May 31, 2012 5 comments

I recently learned of a style of writing called flash fiction. Rather than restate what it is, here’s a link to a Wikipedia article that describes it in some detail Flash Fiction. Generally speaking, a piece of flash fiction should be no longer than around one thousand words.

Well, I was so intrigued by the concept that I decided to write a short piece about something that’d been in my thoughts for a number of years now. So, here it is.

 

Tears

Michael and Claire were married amidst a fury of passion and love. Neither could imagine life without the other, so when it came time for Michael to leave his bride home alone for the first time, he wasn’t sure what to expect. From the vantage point of years gone by, Michael thought of that first departure and what had struck him the most about it.

Tears.

She had stood by the garage door as he’d backed out of the driveway, her face awash in tears that streamed down her cheeks. He recalled how sad he felt as he watched the love of his life wiping her eyes while she shivered beneath her robe, the chilly fall wind blowing through a gray morning.

She wept

Tears.

By the time he’d pulled out of the driveway, his stomach ached at the thought of leaving her for the week as he travelled on business. He took one last look back. Claire, still weeping, blew him a kiss.

Tears.

They were the one constant Michael could count on each time he had to leave his wife. Whatever else happened, he always knew that he’d see those lovely, blue eyes admitting her loss of his presence, if even for only a matter of a few days. They kept those times of travel bearable, for he could barely hold on while he was away from his love.

Tears.

It was time to go yet again. It was his job; he had no choice.

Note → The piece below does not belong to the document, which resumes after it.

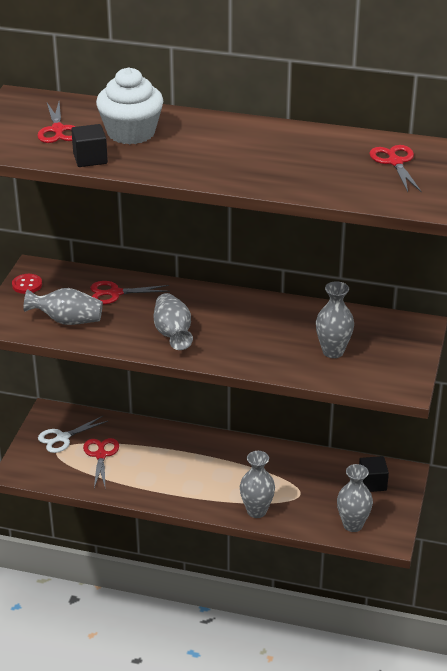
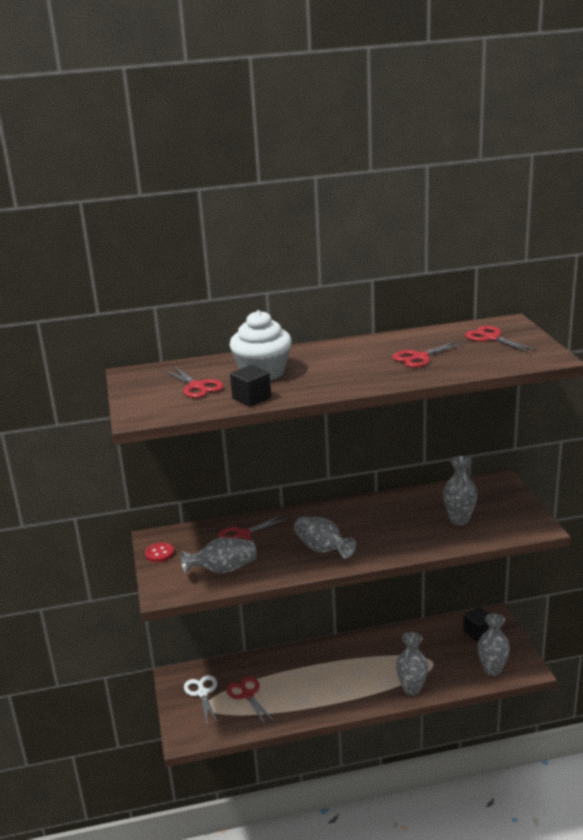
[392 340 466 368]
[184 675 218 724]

He kissed her gently and touched her cheek, staring into her eyes, as if perhaps they would linger in his thoughts more clearly the longer he took them in. She smiled weakly, but there was no happiness to be found. Nor was there the despair he’d seen in years past. Nor were there … tears

No tears.

They were gone. He looked into her face and felt the familiar sting of sorrow well up in his eyes. Her dry eyes averted his, glancing away as if afraid of revealing the truth. He kissed her lips gently, then shuffled to his car.

Where were they today?

He sat behind the wheel, peering through the windshield as he always did. But instead of seeing his wife crying, he saw only an empty smile filling an empty face. He started the car, placed it in gear, and began rolling out of the driveway. His eyes never left her, though hers rarely caught his. He glanced behind himself as he entered the street. When he looked back, she was gone. The garage door was closing.

His tears fell.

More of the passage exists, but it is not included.